The shows have been digitally rematsered, restored and enhanced so that the picture is about as good as it is going to get. Although free of damage and artefacts, the overall picture remains soft and slightly diffused, which is to be expected from a show which has been converted from NTSC.

The power of Cosmos lay not in its special effects - though they remain impressive for their time, especially the recreation of the library of Alexandria - rather it was the power of the almost poetic narration, delivered with a genuine enthusiasm and humanity by Sagan himself, a respected astronomer, who would become an audience favourite for his popularisation of science. Prior to the creation of Cosmos, and continuing throughout his career, Sagan would continue to produce both academic and popularist works, including the novel Contact, which was turned into a film, starring Jodie Foster in 1997. The general body of his work, like Cosmos, reflected Sagan’s essentially optimistic and humanistic outlook.

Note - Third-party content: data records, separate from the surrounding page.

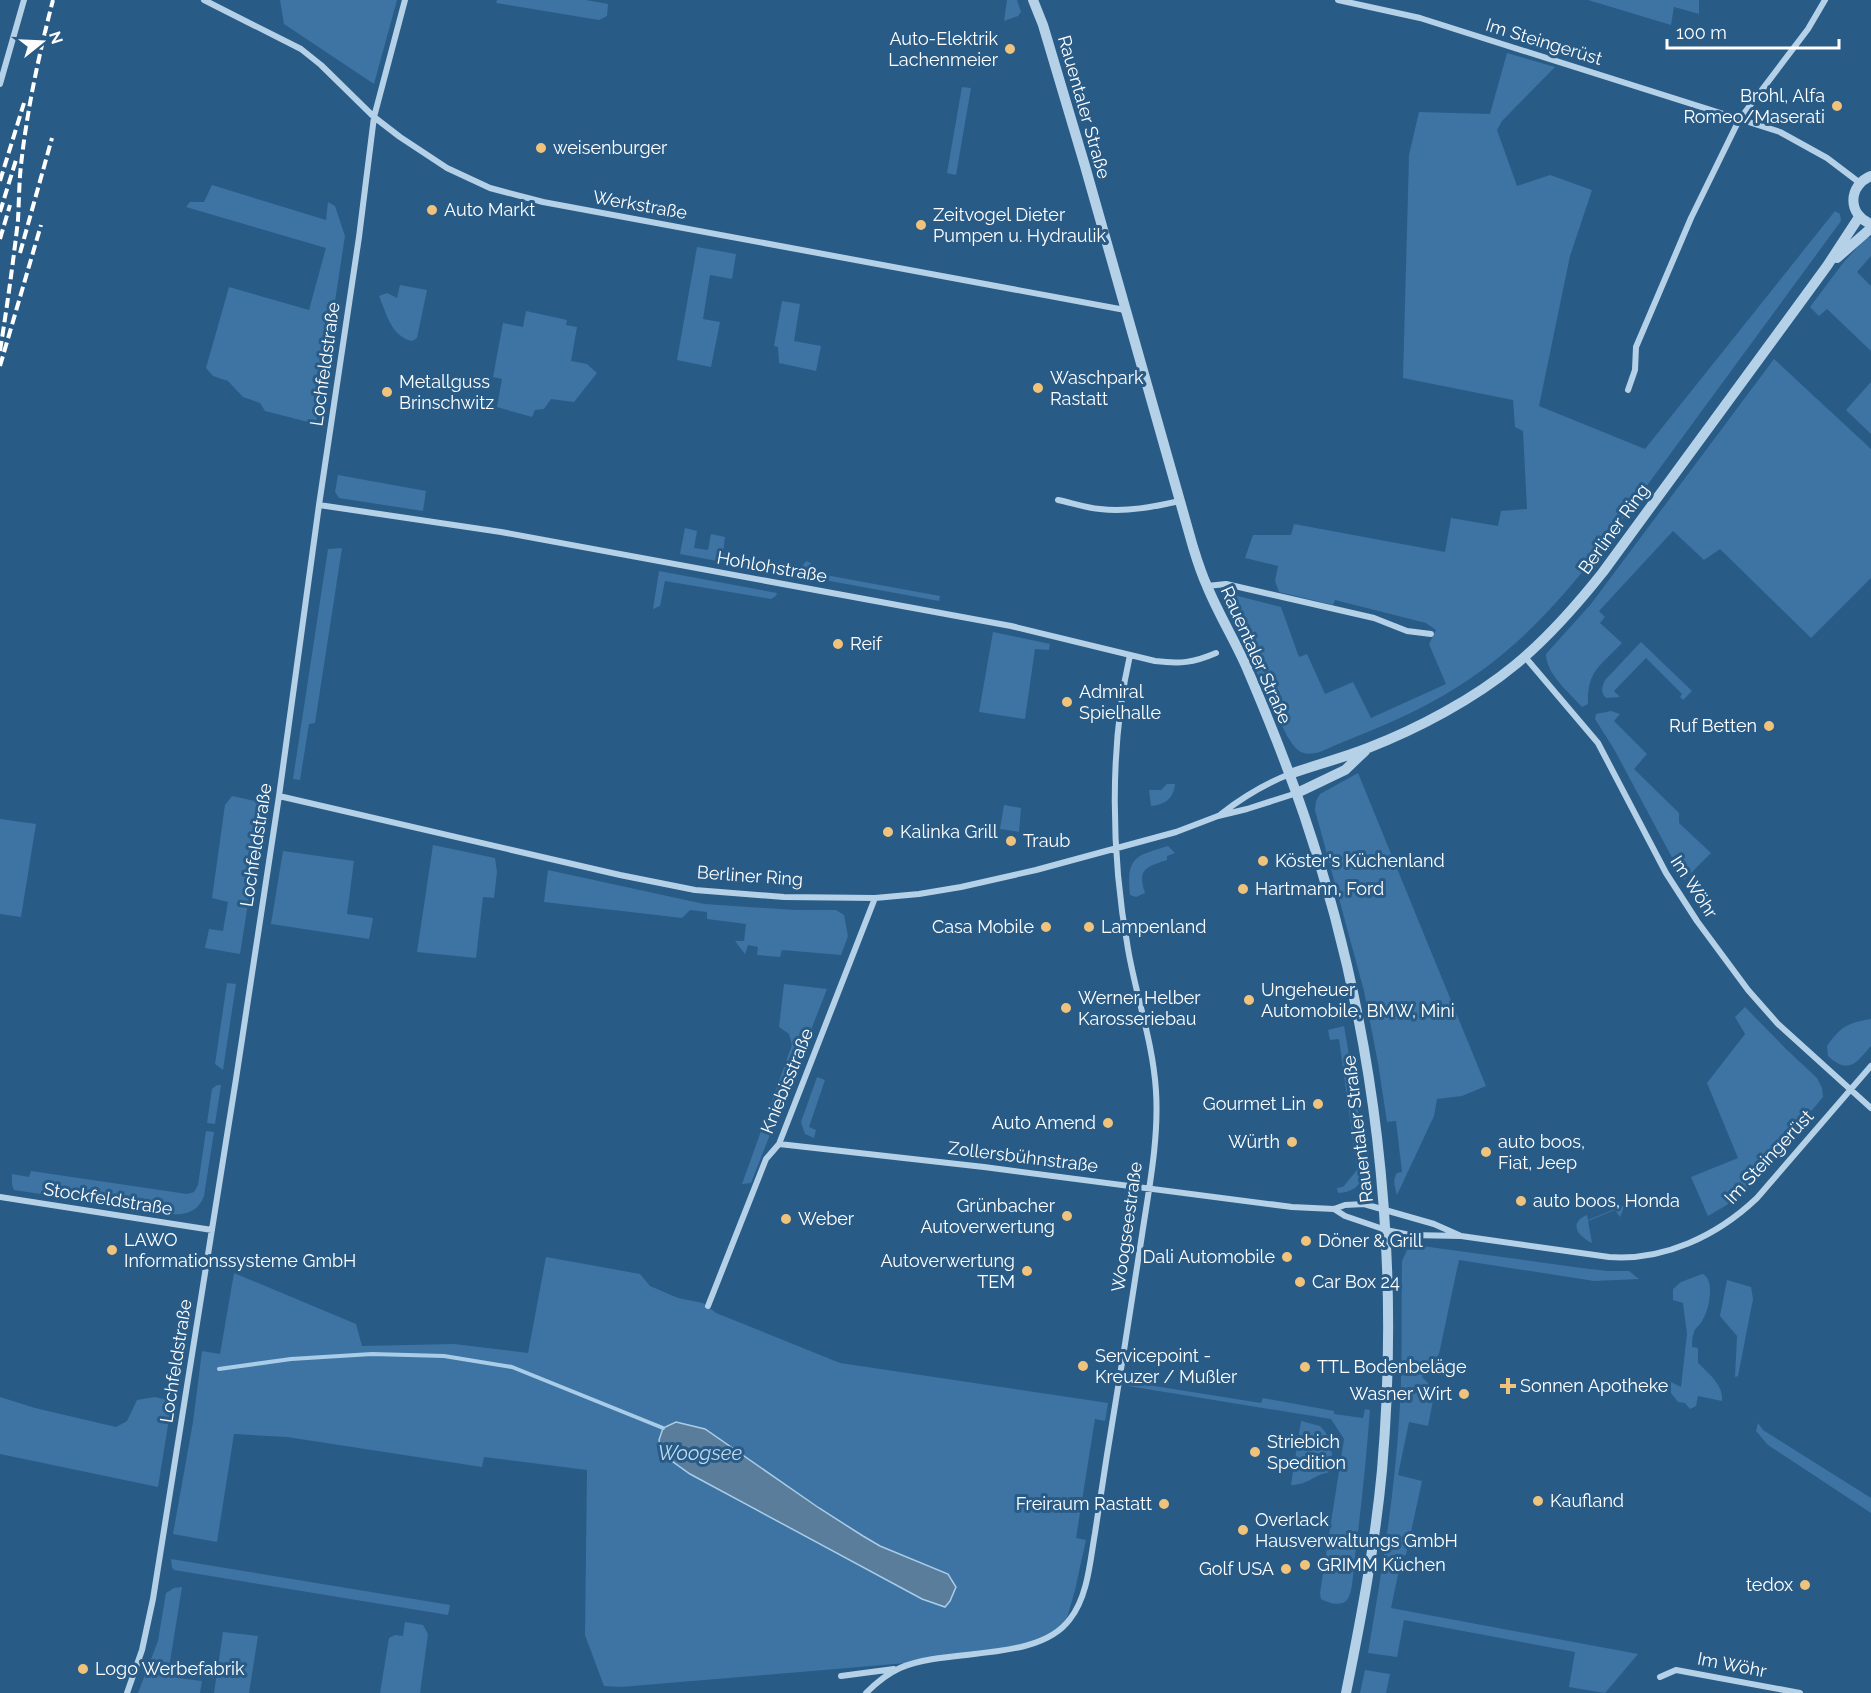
<svg xmlns="http://www.w3.org/2000/svg" width="1871" height="1693" viewBox="0 0 1871 1693" font-family="Raleway,sans-serif">
	<style>
		.green { fill: #3d74a3; fill-rule: evenodd }
		.water { fill: #5a7d9b; stroke: #a9cce8; stroke-width: 1.5 }
		.lines { fill: none; stroke-linecap: round; stroke-linejoin: round }
		.stream { stroke: #a9cce8; stroke-width: 4 }
		.minor { stroke: #b4d1e8; stroke-width: 6 }
		.tertiary { stroke: #b4d1e8; stroke-width: 10 }
		.rail { stroke: #fff; stroke-width: 4; stroke-dasharray: 10 4.5; stroke-linecap: butt }
		.poi-dot { fill: #efc37b; stroke: #295b87; stroke-width: 2 }
		.labels { text-anchor: middle; stroke-width: 6; stroke-linejoin: round; paint-order: stroke }
		.poi-label { font-size: 18px; fill: #fff; stroke: #295b87; text-anchor: start }
		.street-label { font-size: 18px; fill: #fff; stroke: #295b87 }
		.water-label { font-size: 20px; font-style: italic; fill: #c0daef; stroke: #295b87 }
	</style>
	<rect width="100%" height="100%" fill="#295b87"/>
	<path class="green" d="M280,0H397L374,84L284,24Z
		M497,0H586L608,4L607,16L599,20L496,3Z
		M1007,0H1017L1021,12L1018,16L1004,21Z
		M1588,0H1699V14L1674,7L1671,25Z
		M1507,53L1555,67L1502,121L1497,130L1517,186L1550,175L1592,190L1570,256L1539,406L1645,449L1835,211L1840,214L1841,221L1602,547C1551,613 1504,663 1430,703C1395,722 1356,736 1320,752C1301,757 1297,751 1287,736L1226,608L1224,603L1225,598L1234,595L1281,607L1299,657L1307,654L1325,694L1353,682L1371,718L1446,684L1429,644L1436,630L1426,623L1335,600L1333,605L1279,592L1275,581L1278,566L1245,558L1253,535H1291L1294,524L1445,552L1451,518L1498,526L1501,511L1527,509L1523,431L1515,427L1513,400L1403,378L1409,155L1419,112L1490,114Z
		M962,87L971,88L956,175L947,173Z
		M212,185L326,220L328,202L335,206L345,236L316,424L265,411L260,403L243,397L228,381L213,376L206,368L229,287L309,310L326,248L186,207L190,202H204Z
		M1871,237V256L1857,272L1871,286V351L1827,309L1819,316L1810,307L1843,263L1866,238Z
		M697,247L736,254L732,279L710,275L703,319L720,322L711,367L677,360Z
		M400,285L427,290L417,338L412,341C391,336 387,315 379,296L387,293L397,298Z
		M782,301L800,304L794,341L821,346L816,371L779,363L778,347L774,346Z
		M526,311L567,320L566,325L577,327L571,361L587,364L597,373L574,402L551,399L544,409L535,410L532,417L497,407L502,379L493,377L503,323L523,327Z
		M1774,359L1871,449V578L1811,638L1720,549L1704,560L1673,531L1599,611L1605,617L1600,623L1622,643C1600,666 1587,671 1588,704L1582,707C1569,692 1546,674 1546,654L1591,604Z
		M1871,382V434L1846,410Z
		M338,475L426,491L423,511L339,498L335,492Z
		M685,528L697,531L694,548L708,550L711,534L725,537L723,553L750,558L749,567L680,554Z
		M342,548L315,723L309,724L300,780L293,779L328,549Z
		M806,561L811,563L809,572L940,596L939,601L808,577L804,573L803,565Z
		M659,571L777,593L776,596L771,599L665,581L660,606L653,609Z
		M993,632L1050,644L1049,650L1035,649L1025,719L979,712Z
		M1641,642L1692,691L1683,700L1680,697L1682,694L1646,658L1614,691L1620,697L1606,698C1600,692 1602,687 1605,680Z
		M1611,711L1620,714L1614,721L1647,754L1634,769L1679,813V823L1711,853L1684,880L1614,749L1595,719L1596,714Z
		M1358,773L1486,1086L1462,1096L1437,1099L1434,1116L1397,1195C1395,1187 1392,1181 1397,1173L1402,1172L1396,1121L1387,1122L1378,1063L1364,991L1315,810L1316,801L1320,794Z
		M1167,784H1175C1174,798 1165,805 1151,806L1149,790H1161Z
		M232,796L264,803L240,954L205,948L209,929L223,931L228,902L212,898L225,805Z
		M1004,805L1021,808L1019,832L1000,829Z
		M0,819L36,824L21,917L0,914Z
		M433,845L495,858L497,872L494,898L483,897L476,958L417,952Z
		M1168,846L1175,853L1167,856V860C1146,867 1137,869 1145,893L1136,897L1130,895C1126,857 1135,856 1168,846Z
		M283,851L354,861L347,914L373,918L369,939L271,924Z
		M548,870L704,904L796,910H836L844,915L848,936L841,955L782,950L780,957L757,955L758,947L748,945L745,954L735,941H744L746,924L707,919V912L690,910L682,918L544,902Z
		M227,983L236,984L223,1070L215,1064Z
		M784,984L827,989L751,1183L742,1184L792,1045L789,1034L779,1027Z
		M1745,1007L1786,1049L1817,1078L1822,1088L1823,1097L1748,1187L1730,1203L1708,1216L1691,1177L1738,1158L1707,1083L1745,1034L1735,1017Z
		M1871,1019V1046C1856,1063 1849,1075 1828,1056L1827,1046C1841,1026 1848,1023 1871,1019Z
		M1344,1026L1355,1090L1366,1170C1360,1186 1354,1192 1338,1193L1337,1188L1343,1187L1357,1170L1339,1039L1330,1040L1328,1030Z
		M817,1077L825,1080L809,1127L816,1130L814,1138L805,1134L801,1122Z
		M217,1085H221L215,1124L207,1123L212,1089Z
		M206,1131L214,1132L204,1196C194,1222 167,1214 145,1210L142,1206L137,1204L48,1190L41,1194L14,1190L12,1185V1174L29,1177L31,1171L187,1194L194,1192L198,1185Z
		M1625,1205L1620,1217L1615,1210L1588,1221L1592,1243C1578,1236 1568,1223 1587,1215L1588,1220Z
		M1422,1246L1574,1267L1607,1271H1629L1639,1279L1594,1281L1459,1260L1439,1354L1422,1377L1435,1390L1428,1426L1409,1422L1398,1475L1422,1481L1406,1555L1402,1556L1391,1608L1638,1654L1605,1693L1569,1687L1575,1652L1404,1620L1397,1657L1368,1653C1381,1576 1394,1499 1399,1421C1403,1368 1401,1315 1402,1261L1407,1250Z
		M546,1257L640,1274L650,1286L678,1298L703,1303L716,1313L840,1363L1108,1403L1105,1421L1095,1419L1076,1538L1086,1540L1075,1590L1065,1625L1024,1646L918,1662L621,1687L604,1686L585,1635L587,1470L484,1457L482,1467L287,1437L234,1434L217,1542L173,1534L193,1422L202,1351L220,1354L234,1273L356,1324L362,1346L454,1344L528,1353ZM705,1429L819,1508L863,1536L880,1546L948,1574L956,1587L950,1601L945,1607C896,1583 847,1557 798,1532C751,1508 705,1485 662,1454Z
		M1702,1274C1716,1278 1709,1311 1702,1321C1700,1325 1695,1328 1694,1332C1692,1337 1692,1342 1692,1347L1698,1348V1363C1708,1373 1724,1385 1722,1401L1698,1396L1696,1406L1690,1409L1685,1403L1678,1402L1671,1393V1382L1681,1387L1687,1334L1683,1303L1673,1300V1289L1681,1282Z
		M1727,1280L1751,1287L1753,1299L1738,1376L1735,1377L1737,1336L1720,1316Z
		M1129,1382L1261,1403L1263,1398L1334,1411V1414L1363,1418L1365,1409L1370,1410C1366,1461 1361,1512 1354,1563C1353,1573 1353,1592 1347,1600C1341,1607 1328,1603 1321,1599L1320,1593L1344,1439L1331,1419L1128,1386Z
		M0,1397L35,1408L116,1427L127,1421L137,1400L155,1397L172,1401L158,1487L0,1454Z
		M1301,1421L1320,1426C1334,1440 1333,1453 1330,1472C1313,1475 1308,1485 1291,1485Z
		M1758,1423L1763,1430L1871,1498V1513L1768,1445L1756,1431Z
		M171,1559L450,1605L448,1615L174,1570L172,1567Z
		M182,1587L168,1674L178,1676V1678L202,1681L200,1693H138L158,1641L166,1593L174,1588Z
		M405,1622L423,1625L428,1634L420,1693H380L389,1638L395,1635L403,1636Z
		M223,1632L258,1636L249,1693H214Z
		M1365,1670L1390,1674L1386,1693H1360Z"/>
	<path class="water" d="M676,1422L705,1429L819,1508L863,1536L880,1546L948,1574L956,1587L950,1601L945,1607L922,1599L690,1474L662,1454L659,1440L663,1428Z"/>
	<g class="lines">
		<path class="stream" d="M219,1369L291,1359L372,1354L444,1356L512,1367L663,1428"/>
		<path class="minor" d="M204,0L301,49L321,65L374,117L400,137L447,168L490,188L543,202L1125,310
			M1338,0L1420,18L1780,132L1827,158L1860,183
			M0,84L24,0
			M1628,390L1635,370L1636,347L1691,218L1739,120L1808,29L1825,0
			M1058,500C1072,503 1086,508 1100,509C1127,512 1153,507 1180,501
			M319,505L501,532L1011,626L1155,661C1180,664 1193,663 1216,653
			M1207,586L1226,584L1374,618L1407,631L1431,634
			M1525,657L1598,743L1666,873L1697,921L1748,990L1778,1024L1871,1108
			M279,796L620,875L695,890L784,897L875,898L919,894L961,887L1036,870L1176,832L1218,816L1247,809L1297,793
			M1221,814C1243,797 1264,784 1290,774
			M779,1144L984,1167L1292,1207L1334,1209L1345,1205L1364,1204L1434,1224L1461,1236
			M0,1197L212,1230
			M1334,1209L1345,1216L1386,1230L1410,1235L1461,1236L1609,1257C1664,1261 1717,1236 1757,1198L1871,1066
			M708,1306L766,1159L779,1144L875,898
			M841,1676L894,1669
			M1660,1677L1676,1670L1800,1693
			M127,1693L142,1650L153,1599L236,1079L279,796L319,505L359,237L374,117L405,0
			M866,1693C876,1683 887,1674 900,1668C948,1647 1038,1663 1070,1619C1088,1596 1090,1561 1095,1533C1099,1507 1103,1481 1107,1455C1119,1382 1131,1308 1142,1235C1149,1188 1159,1139 1156,1091C1153,1042 1136,996 1128,949C1111,855 1109,747 1130,655"/>
		<path class="tertiary" d="M1033,0L1043,25L1085,166L1193,547C1197,560 1201,573 1207,586C1218,613 1234,639 1246,666C1267,715 1287,765 1304,815C1376,1026 1401,1248 1382,1470C1375,1545 1361,1619 1346,1693
			M1871,176C1848,185 1847,215 1871,224
			M1837,258L1871,228
			M1290,774C1316,765 1342,758 1368,748C1417,729 1474,699 1515,665C1548,638 1576,606 1603,572L1827,266L1859,217
			M1297,793L1345,770L1365,751"/>
		<path class="rail" d="M0,181L24,103
			M0,212L16,160
			M0,239L10,205
			M20,253L52,138
			M0,351C7,307 13,264 18,220C19,202 19,183 21,165C27,110 39,54 53,0
			M0,366L41,225"/>
	</g>
	<g class="poi-dot">
		<circle cx="1010" cy="49" r="6"/>
		<circle cx="1837" cy="106" r="6"/>
		<circle cx="541" cy="148" r="6"/>
		<circle cx="432" cy="210" r="6"/>
		<circle cx="921" cy="225" r="6"/>
		<circle cx="1038" cy="388" r="6"/>
		<circle cx="387" cy="392" r="6"/>
		<circle cx="838" cy="644" r="6"/>
		<circle cx="1067" cy="702" r="6"/>
		<circle cx="1769" cy="726" r="6"/>
		<circle cx="888" cy="832" r="6"/>
		<circle cx="1011" cy="841" r="6"/>
		<circle cx="1263" cy="861" r="6"/>
		<circle cx="1243" cy="889" r="6"/>
		<circle cx="1046" cy="927" r="6"/>
		<circle cx="1089" cy="927" r="6"/>
		<circle cx="1249" cy="1000" r="6"/>
		<circle cx="1066" cy="1008" r="6"/>
		<circle cx="1318" cy="1104" r="6"/>
		<circle cx="1108" cy="1123" r="6"/>
		<circle cx="1292" cy="1142" r="6"/>
		<circle cx="1486" cy="1152" r="6"/>
		<circle cx="1521" cy="1201" r="6"/>
		<circle cx="1067" cy="1216" r="6"/>
		<circle cx="786" cy="1219" r="6"/>
		<circle cx="1306" cy="1241" r="6"/>
		<circle cx="112" cy="1250" r="6"/>
		<circle cx="1287" cy="1257" r="6"/>
		<circle cx="1027" cy="1271" r="6"/>
		<circle cx="1300" cy="1282" r="6"/>
		<circle cx="1083" cy="1366" r="6"/>
		<circle cx="1305" cy="1367" r="6"/>
		<path d="M1505 1377h6v6h6v6h-6v6h-6v-6h-6v-6h6z"/>
		<circle cx="1464" cy="1394" r="6"/>
		<circle cx="1255" cy="1452" r="6"/>
		<circle cx="1538" cy="1501" r="6"/>
		<circle cx="1164" cy="1504" r="6"/>
		<circle cx="1243" cy="1530" r="6"/>
		<circle cx="1305" cy="1565" r="6"/>
		<circle cx="1286" cy="1569" r="6"/>
		<circle cx="1805" cy="1585" r="6"/>
		<circle cx="83" cy="1669" r="6"/>
	</g>
	<g class="labels">
		<g class="poi-label">
			<text x="998" y="45" text-anchor="end">Auto-Elektrik<tspan x="998" dy="21">Lachenmeier</tspan></text>
			<text x="1825" y="102" text-anchor="end">Brohl, Alfa<tspan x="1825" dy="21">Romeo/Maserati</tspan></text>
			<text x="553" y="154">weisenburger</text>
			<text x="444" y="216">Auto Markt</text>
			<text x="933" y="221">Zeitvogel Dieter<tspan x="933" dy="21">Pumpen u. Hydraulik</tspan></text>
			<text x="1050" y="384">Waschpark<tspan x="1050" dy="21">Rastatt</tspan></text>
			<text x="399" y="388">Metallguss<tspan x="399" dy="21">Brinschwitz</tspan></text>
			<text x="850" y="650">Reif</text>
			<text x="1079" y="698">Admiral<tspan x="1079" dy="21">Spielhalle</tspan></text>
			<text x="1757" y="732" text-anchor="end">Ruf Betten</text>
			<text x="900" y="838">Kalinka Grill</text>
			<text x="1023" y="847">Traub</text>
			<text x="1275" y="867">Köster's Küchenland</text>
			<text x="1255" y="895">Hartmann, Ford</text>
			<text x="1034" y="933" text-anchor="end">Casa Mobile</text>
			<text x="1101" y="933">Lampenland</text>
			<text x="1261" y="996">Ungeheuer<tspan x="1261" dy="21">Automobile, BMW, Mini</tspan></text>
			<text x="1078" y="1004">Werner Helber<tspan x="1078" dy="21">Karosseriebau</tspan></text>
			<text x="1306" y="1110" text-anchor="end">Gourmet Lin</text>
			<text x="1096" y="1129" text-anchor="end">Auto Amend</text>
			<text x="1280" y="1148" text-anchor="end">Würth</text>
			<text x="1498" y="1148">auto boos,<tspan x="1498" dy="21">Fiat, Jeep</tspan></text>
			<text x="1533" y="1207">auto boos, Honda</text>
			<text x="1055" y="1212" text-anchor="end">Grünbacher<tspan x="1055" dy="21">Autoverwertung</tspan></text>
			<text x="798" y="1225">Weber</text>
			<text x="124" y="1246">LAWO<tspan x="124" dy="21">Informationssysteme GmbH</tspan></text>
			<text x="1318" y="1247">Döner &amp; Grill</text>
			<text x="1275" y="1263" text-anchor="end">Dali Automobile</text>
			<text x="1015" y="1267" text-anchor="end">Autoverwertung<tspan x="1015" dy="21">TEM</tspan></text>
			<text x="1312" y="1288">Car Box 24</text>
			<text x="1095" y="1362">Servicepoint -<tspan x="1095" dy="21">Kreuzer / Mußler</tspan></text>
			<text x="1317" y="1373">TTL Bodenbeläge</text>
			<text x="1520" y="1392">Sonnen Apotheke</text>
			<text x="1452" y="1400" text-anchor="end">Wasner Wirt</text>
			<text x="1267" y="1448">Striebich<tspan x="1267" dy="21">Spedition</tspan></text>
			<text x="1550" y="1507">Kaufland</text>
			<text x="1152" y="1510" text-anchor="end">Freiraum Rastatt</text>
			<text x="1255" y="1526">Overlack<tspan x="1255" dy="21">Hausverwaltungs GmbH</tspan></text>
			<text x="1317" y="1571">GRIMM Küchen</text>
			<text x="1274" y="1575" text-anchor="end">Golf USA</text>
			<text x="1793" y="1591" text-anchor="end">tedox</text>
			<text x="95" y="1675">Logo Werbefabrik</text>
		</g>
		<g class="street-label">
			<text transform="translate(1544 42) rotate(17)" y="6">Im Steingerüst</text>
			<text transform="translate(1084 107) rotate(74)" y="6">Rauentaler Straße</text>
			<text transform="translate(640 205) rotate(10)" y="6">Werkstraße</text>
			<text transform="translate(325 364) rotate(-82)" y="6">Lochfeldstraße</text>
			<text transform="translate(1614 529) rotate(-54)" y="6">Berliner Ring</text>
			<text transform="translate(772 567) rotate(10)" y="6">Hohlohstraße</text>
			<text transform="translate(1256 655) rotate(66)" y="6">Rauentaler Straße</text>
			<text transform="translate(256 845) rotate(-81)" y="6">Lochfeldstraße</text>
			<text transform="translate(750 876) rotate(4)" y="6">Berliner Ring</text>
			<text transform="translate(1694 887) rotate(57)" y="6">Im Wöhr</text>
			<text transform="translate(787 1081) rotate(-68)" y="6">Kniebisstraße</text>
			<text transform="translate(1358 1129) rotate(-97)" y="6">Rauentaler Straße</text>
			<text transform="translate(1023 1157) rotate(7)" y="6">Zollersbühnstraße</text>
			<text transform="translate(1769 1157) rotate(-47)" y="6">Im Steingerüst</text>
			<text transform="translate(108 1199) rotate(9)" y="6">Stockfeldstraße</text>
			<text transform="translate(1127 1227) rotate(-82)" y="6">Woogseestraße</text>
			<text transform="translate(176 1361) rotate(-81)" y="6">Lochfeldstraße</text>
			<text transform="translate(1732 1665) rotate(11)" y="6">Im Wöhr</text>
		</g>
		<g class="water-label">
			<text x="700" y="1460">Woogsee</text>
		</g>
	</g>
	<g transform="translate(42 42) rotate(72)" stroke="#295b87" stroke-width="4.5" paint-order="stroke">
	<path d="M0-4.5L10 22L0 15L-10 22Z" fill="#ffffff"/>
	<text y="-9" font-size="16" font-weight="bold" text-anchor="middle" fill="#ffffff">N</text>
	</g>
	<path d="M1667 39v9h172v-9" fill="none" stroke="#ffffff" stroke-width="3"/>
	<text x="1676" y="39" font-size="18" fill="#ffffff" stroke="#295b87" stroke-width="4.5" paint-order="stroke">100 m</text>
</svg>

Cosmos was neither the first nor possibly the most enduring of the wave of documentaries which exploded onto the screen in the seventies and eighties. Great Britain produced The World at War (1973) and America: A Personal History of the United States (1972) and America produced The Civil War (1990) and, of course, Cosmos (1980). These programs helped open up art, history and science to the common man and it is arguable whether the History Channel would have existed were it not for these trail blazers.

It would be a futile attempt to try and describe the individual thirteen episodes (The Shores of the Cosmic Ocean, One Voice in the Cosmic Fugue, The Harmony of the Worlds, Heaven and Hell, Blues for a Red Planet, Travellers' Tales, The Backbone of Night, Travels in Space and Time, The Lives of the Stars, The Edge of Forever, The Persistence of Memory, Encyclopaedia Galactica, and Who Speaks for Earth?) as the show took a non-linear and eclectic approach to its subject matter, almost a history of everything - little wonder that on its original release it was accompanied by its own book. Suffice it to say, as far as it could, it covered all the pertinent information about the rise of scientific man and his exploration of his surroundings.

For all its age, it’s amazing just how enjoyable and informative the show remains. True, with the advent of CGI, some of the bells and whistles of a modern presentation make Cosmos look a little dated, but few modern shows can boast the breadth and depth of information, or the enthusiasm with which Sagan imparts it.